DATA ->
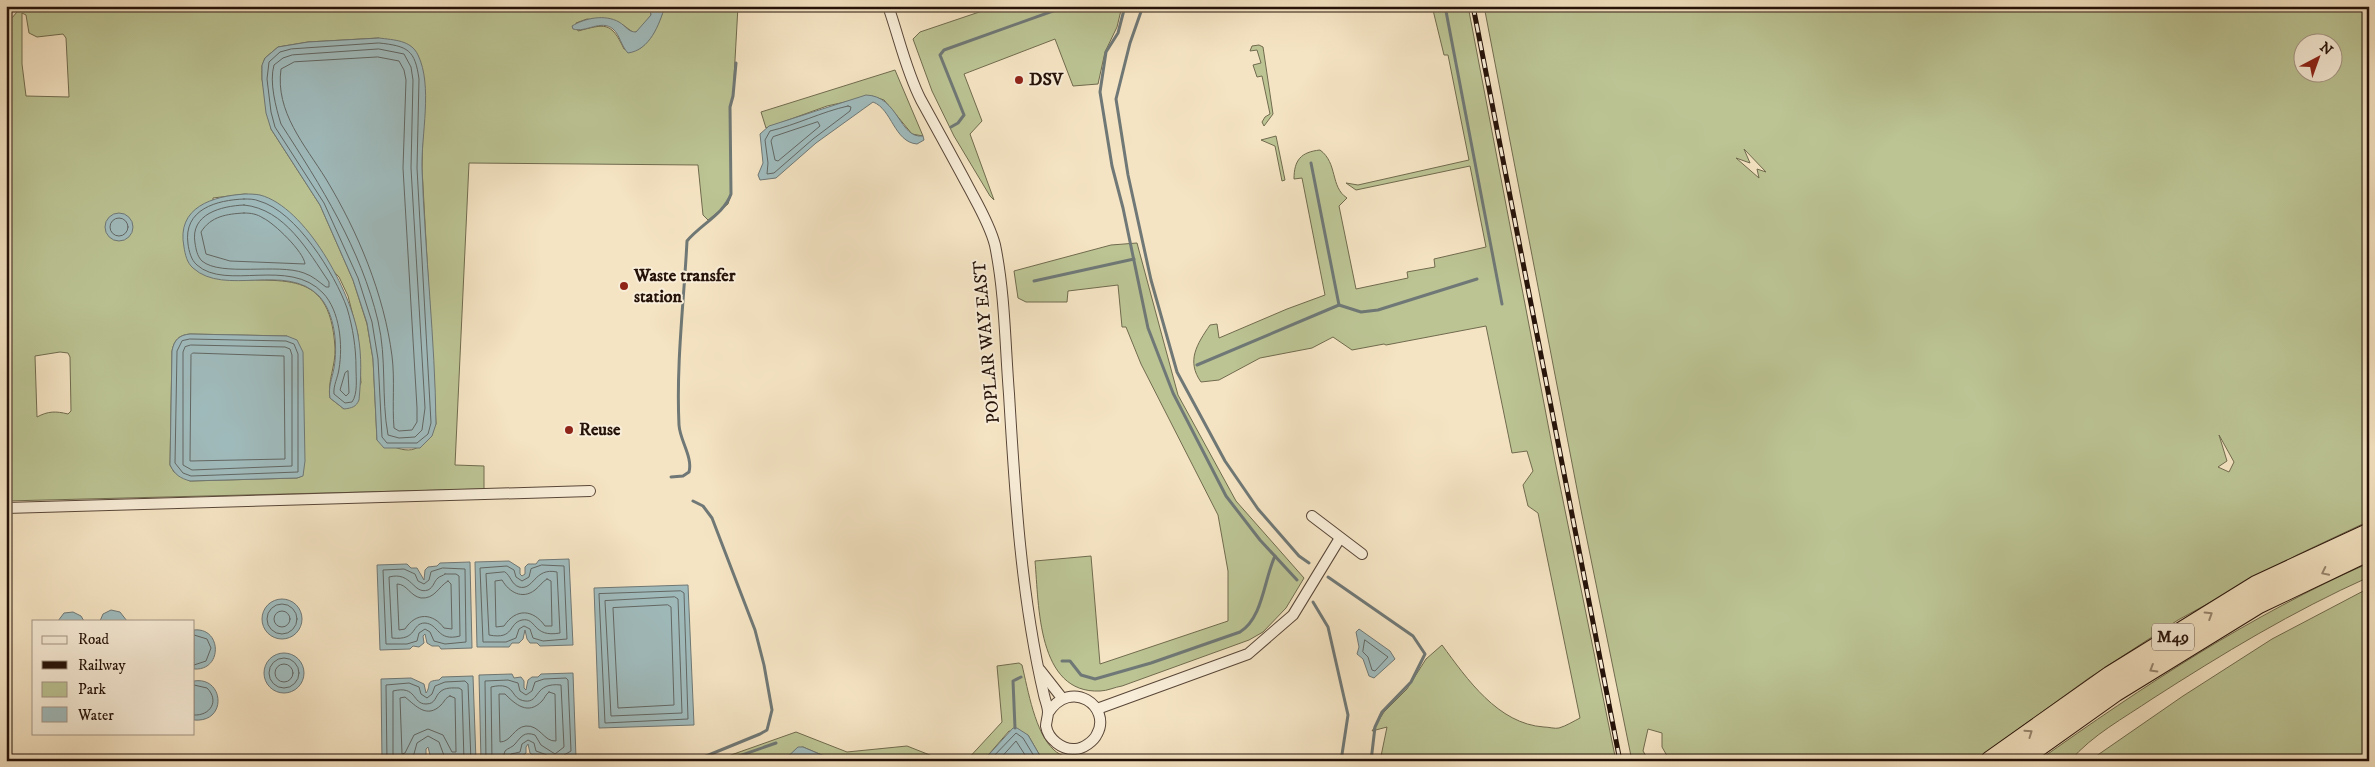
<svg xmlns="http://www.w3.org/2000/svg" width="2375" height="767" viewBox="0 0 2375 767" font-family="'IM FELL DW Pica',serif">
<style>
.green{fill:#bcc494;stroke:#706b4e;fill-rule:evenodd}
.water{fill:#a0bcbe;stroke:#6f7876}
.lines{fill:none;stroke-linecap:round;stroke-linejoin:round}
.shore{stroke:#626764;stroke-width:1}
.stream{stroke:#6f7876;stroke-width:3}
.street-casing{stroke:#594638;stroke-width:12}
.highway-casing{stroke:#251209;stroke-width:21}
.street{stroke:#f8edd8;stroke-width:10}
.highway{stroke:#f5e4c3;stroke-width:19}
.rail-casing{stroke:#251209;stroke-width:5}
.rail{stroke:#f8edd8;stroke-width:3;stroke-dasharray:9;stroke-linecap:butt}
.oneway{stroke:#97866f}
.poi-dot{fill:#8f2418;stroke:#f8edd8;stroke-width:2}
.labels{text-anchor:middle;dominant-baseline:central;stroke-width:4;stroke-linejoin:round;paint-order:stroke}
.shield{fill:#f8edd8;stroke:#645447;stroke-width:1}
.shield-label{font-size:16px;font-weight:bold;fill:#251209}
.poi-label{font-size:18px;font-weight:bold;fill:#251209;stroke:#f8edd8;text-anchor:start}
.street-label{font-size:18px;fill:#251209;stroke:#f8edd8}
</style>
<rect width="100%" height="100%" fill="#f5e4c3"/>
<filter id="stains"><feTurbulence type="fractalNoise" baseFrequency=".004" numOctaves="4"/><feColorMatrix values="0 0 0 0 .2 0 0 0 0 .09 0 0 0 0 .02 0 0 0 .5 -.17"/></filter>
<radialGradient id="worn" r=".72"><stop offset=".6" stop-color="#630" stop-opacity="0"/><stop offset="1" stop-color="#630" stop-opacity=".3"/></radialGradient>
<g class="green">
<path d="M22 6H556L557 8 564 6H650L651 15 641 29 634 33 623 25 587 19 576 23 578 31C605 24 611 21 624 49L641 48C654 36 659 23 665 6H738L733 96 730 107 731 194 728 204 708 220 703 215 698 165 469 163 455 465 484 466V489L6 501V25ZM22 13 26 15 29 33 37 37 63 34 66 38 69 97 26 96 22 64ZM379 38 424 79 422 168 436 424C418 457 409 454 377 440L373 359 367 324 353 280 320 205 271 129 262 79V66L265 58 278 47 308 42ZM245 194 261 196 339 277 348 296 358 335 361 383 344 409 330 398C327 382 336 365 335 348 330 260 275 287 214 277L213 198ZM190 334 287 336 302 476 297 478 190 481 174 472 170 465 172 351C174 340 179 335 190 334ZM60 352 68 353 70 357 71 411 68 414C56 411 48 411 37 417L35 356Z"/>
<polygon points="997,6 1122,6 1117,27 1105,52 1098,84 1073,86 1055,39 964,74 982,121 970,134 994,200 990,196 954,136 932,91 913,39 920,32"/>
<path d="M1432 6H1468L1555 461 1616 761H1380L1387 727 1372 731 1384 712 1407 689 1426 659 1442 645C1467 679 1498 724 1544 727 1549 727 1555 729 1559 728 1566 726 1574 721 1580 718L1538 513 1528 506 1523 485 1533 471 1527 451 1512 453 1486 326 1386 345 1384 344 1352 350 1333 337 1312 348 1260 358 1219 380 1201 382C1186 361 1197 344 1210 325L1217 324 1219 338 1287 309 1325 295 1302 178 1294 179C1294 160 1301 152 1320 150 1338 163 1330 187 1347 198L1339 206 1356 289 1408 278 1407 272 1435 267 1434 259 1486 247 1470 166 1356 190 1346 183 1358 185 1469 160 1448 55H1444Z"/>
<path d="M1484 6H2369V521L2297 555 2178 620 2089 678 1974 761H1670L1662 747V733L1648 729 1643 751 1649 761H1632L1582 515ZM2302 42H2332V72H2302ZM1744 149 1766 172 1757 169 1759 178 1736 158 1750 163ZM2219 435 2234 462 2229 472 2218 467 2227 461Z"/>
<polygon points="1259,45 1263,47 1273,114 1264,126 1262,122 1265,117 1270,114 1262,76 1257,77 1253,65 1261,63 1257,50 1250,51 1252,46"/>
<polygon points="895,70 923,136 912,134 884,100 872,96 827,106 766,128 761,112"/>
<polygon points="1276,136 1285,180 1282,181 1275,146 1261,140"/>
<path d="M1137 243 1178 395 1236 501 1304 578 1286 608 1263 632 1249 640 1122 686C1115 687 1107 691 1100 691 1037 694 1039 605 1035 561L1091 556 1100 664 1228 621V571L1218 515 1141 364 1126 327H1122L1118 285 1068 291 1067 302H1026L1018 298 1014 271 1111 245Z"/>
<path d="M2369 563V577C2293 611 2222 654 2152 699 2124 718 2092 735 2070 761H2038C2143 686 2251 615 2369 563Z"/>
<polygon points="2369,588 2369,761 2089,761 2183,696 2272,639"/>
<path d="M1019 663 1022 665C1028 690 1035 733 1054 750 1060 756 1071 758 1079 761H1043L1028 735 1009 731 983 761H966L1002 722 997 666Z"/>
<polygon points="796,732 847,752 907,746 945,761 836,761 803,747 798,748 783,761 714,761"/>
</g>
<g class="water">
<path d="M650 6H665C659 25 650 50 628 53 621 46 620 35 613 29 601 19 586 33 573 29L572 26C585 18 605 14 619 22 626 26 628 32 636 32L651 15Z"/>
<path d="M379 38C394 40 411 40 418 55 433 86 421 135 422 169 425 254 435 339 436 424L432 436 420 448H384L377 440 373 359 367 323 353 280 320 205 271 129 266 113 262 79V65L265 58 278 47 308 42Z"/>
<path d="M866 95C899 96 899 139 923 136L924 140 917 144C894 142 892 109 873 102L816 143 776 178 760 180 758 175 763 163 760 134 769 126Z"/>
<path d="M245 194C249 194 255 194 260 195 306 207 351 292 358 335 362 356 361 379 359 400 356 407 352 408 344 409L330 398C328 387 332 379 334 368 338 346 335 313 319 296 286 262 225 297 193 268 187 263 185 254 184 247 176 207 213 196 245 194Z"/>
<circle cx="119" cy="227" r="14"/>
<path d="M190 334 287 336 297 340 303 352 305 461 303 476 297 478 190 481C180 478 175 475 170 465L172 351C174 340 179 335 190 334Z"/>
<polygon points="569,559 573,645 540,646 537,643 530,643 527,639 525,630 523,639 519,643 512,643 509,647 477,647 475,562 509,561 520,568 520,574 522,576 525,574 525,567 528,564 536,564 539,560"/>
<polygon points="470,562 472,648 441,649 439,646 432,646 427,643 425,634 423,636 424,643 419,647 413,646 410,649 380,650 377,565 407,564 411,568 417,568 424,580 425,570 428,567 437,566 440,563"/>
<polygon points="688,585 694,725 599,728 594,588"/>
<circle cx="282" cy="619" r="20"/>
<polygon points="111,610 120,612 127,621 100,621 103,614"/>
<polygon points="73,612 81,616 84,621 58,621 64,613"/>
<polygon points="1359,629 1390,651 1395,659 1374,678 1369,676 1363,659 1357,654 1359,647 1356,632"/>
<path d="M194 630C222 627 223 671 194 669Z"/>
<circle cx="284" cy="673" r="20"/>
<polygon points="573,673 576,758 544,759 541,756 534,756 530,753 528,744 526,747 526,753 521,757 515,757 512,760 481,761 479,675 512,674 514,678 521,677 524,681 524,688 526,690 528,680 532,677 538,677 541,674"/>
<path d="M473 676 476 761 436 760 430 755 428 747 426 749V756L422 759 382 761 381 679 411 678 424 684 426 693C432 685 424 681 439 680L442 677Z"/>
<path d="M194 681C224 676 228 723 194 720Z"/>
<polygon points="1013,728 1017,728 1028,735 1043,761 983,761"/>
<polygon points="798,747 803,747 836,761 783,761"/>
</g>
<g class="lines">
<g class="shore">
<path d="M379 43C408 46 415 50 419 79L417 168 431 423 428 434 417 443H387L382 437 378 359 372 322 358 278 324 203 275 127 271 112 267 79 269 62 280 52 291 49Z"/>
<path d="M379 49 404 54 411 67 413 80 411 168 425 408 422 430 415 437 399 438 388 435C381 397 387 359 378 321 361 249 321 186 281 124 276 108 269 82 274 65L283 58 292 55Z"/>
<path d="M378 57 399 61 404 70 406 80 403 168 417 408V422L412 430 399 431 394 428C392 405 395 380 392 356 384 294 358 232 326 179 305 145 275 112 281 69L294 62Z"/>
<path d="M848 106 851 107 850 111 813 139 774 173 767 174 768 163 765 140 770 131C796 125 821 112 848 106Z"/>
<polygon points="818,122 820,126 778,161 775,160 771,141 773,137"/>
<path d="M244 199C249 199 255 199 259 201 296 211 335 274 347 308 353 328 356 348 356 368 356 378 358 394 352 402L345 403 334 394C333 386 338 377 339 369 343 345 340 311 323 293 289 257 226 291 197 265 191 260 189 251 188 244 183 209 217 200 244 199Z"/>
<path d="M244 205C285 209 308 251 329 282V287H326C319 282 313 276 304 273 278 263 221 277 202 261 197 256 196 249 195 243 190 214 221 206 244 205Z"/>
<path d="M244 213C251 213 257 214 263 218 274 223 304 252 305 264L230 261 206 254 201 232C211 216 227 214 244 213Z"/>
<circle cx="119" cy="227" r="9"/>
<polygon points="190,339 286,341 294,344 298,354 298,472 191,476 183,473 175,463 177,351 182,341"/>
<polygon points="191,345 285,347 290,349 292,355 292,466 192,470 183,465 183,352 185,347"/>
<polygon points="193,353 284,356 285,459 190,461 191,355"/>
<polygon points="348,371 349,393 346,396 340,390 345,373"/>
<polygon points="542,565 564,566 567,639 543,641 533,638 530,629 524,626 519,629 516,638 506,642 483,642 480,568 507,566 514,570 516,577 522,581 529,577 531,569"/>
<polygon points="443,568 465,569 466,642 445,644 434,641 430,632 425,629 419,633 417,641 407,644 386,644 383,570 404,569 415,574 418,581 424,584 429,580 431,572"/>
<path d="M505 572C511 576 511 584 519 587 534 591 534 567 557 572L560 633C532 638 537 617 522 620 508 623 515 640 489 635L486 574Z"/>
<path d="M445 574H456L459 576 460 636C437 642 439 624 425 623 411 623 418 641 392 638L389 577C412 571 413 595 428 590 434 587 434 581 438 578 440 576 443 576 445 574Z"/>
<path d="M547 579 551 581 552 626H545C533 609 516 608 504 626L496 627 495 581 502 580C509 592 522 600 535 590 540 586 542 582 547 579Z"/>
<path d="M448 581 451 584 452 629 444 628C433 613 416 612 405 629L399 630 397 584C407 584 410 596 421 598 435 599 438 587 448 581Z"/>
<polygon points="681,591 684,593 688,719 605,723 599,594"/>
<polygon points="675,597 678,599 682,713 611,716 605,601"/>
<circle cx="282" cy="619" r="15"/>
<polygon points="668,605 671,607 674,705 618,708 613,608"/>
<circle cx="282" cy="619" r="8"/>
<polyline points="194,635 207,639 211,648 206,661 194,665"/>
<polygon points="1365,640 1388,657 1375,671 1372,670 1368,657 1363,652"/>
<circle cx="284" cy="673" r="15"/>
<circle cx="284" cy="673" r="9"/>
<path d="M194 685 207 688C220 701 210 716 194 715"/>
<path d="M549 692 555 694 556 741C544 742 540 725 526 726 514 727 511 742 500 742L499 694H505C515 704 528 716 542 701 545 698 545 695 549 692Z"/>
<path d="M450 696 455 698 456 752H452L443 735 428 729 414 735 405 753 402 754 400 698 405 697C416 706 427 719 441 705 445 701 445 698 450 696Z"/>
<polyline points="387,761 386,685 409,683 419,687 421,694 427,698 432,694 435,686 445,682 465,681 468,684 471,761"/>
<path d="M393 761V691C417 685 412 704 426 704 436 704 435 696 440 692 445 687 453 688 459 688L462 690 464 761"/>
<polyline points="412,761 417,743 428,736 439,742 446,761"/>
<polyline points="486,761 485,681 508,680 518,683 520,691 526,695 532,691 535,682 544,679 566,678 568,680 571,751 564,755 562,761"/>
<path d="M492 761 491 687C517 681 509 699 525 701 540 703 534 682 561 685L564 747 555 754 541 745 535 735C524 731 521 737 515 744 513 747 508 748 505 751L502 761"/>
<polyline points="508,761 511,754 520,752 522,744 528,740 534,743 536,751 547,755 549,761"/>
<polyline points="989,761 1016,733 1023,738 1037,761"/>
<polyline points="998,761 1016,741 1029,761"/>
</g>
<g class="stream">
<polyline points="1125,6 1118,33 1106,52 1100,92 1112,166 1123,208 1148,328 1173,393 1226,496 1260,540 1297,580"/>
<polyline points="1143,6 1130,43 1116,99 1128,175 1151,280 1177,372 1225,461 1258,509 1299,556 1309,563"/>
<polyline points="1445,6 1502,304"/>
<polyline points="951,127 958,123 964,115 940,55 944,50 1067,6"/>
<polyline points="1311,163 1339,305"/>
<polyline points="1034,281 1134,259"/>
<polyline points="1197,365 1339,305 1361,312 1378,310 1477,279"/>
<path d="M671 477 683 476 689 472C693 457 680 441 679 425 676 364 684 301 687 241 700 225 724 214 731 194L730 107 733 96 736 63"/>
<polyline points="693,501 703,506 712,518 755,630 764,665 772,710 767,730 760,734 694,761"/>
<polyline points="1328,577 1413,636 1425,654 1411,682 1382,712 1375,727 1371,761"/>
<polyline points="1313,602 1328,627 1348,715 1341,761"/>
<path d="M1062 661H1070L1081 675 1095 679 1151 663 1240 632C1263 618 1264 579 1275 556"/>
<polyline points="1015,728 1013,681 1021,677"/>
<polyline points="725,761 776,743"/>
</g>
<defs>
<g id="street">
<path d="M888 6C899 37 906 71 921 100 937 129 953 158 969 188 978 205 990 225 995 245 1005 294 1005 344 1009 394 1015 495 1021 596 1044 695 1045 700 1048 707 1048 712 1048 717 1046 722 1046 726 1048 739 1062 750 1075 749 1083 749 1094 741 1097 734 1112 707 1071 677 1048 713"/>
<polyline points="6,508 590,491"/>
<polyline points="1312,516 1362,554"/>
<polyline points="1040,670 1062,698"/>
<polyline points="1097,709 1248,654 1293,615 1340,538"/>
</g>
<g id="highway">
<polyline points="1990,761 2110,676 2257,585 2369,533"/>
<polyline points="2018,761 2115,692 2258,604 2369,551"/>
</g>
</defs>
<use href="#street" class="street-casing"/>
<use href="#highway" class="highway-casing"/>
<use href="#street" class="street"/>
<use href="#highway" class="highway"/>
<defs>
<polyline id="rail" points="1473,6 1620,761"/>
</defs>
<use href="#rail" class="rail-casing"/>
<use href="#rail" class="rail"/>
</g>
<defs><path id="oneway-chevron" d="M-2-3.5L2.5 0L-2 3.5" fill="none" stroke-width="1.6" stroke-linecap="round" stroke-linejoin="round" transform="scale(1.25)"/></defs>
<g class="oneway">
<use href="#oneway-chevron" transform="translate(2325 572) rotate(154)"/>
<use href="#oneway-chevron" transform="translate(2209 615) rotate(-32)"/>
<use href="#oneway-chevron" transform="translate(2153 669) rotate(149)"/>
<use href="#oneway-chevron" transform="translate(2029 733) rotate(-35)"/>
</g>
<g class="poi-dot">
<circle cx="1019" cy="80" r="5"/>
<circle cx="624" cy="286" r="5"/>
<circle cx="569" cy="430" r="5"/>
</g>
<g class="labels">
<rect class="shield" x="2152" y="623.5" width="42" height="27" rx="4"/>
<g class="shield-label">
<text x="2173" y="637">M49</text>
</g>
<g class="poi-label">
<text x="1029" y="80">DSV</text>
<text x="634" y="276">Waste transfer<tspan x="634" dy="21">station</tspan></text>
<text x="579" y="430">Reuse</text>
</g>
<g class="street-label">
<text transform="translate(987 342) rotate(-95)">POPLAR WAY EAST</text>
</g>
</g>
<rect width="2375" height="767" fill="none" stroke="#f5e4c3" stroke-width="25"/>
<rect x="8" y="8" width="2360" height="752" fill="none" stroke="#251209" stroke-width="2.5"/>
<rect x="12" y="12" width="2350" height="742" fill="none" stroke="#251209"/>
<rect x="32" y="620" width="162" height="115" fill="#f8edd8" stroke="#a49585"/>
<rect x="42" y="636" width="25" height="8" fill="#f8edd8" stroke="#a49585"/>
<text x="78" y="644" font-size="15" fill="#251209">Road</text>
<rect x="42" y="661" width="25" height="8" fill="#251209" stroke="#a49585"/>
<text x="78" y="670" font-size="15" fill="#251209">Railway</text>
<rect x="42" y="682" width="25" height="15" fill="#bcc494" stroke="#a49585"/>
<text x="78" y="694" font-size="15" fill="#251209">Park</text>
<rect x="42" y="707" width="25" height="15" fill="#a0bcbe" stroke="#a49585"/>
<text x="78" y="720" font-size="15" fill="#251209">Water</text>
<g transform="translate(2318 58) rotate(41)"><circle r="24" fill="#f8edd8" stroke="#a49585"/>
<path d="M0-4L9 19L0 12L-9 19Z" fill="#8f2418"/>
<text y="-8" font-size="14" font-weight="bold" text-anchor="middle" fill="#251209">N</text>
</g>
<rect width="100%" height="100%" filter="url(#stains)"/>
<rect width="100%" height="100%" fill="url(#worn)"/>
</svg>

TASK INSTRUCTIONS ->
Some lines contain the word "worn". Pull each one out of the listing.

TASK RESPONSE ->
<radialGradient id="worn" r=".72"><stop offset=".6" stop-color="#630" stop-opacity="0"/><stop offset="1" stop-color="#630" stop-opacity=".3"/></radialGradient>
<rect width="100%" height="100%" fill="url(#worn)"/>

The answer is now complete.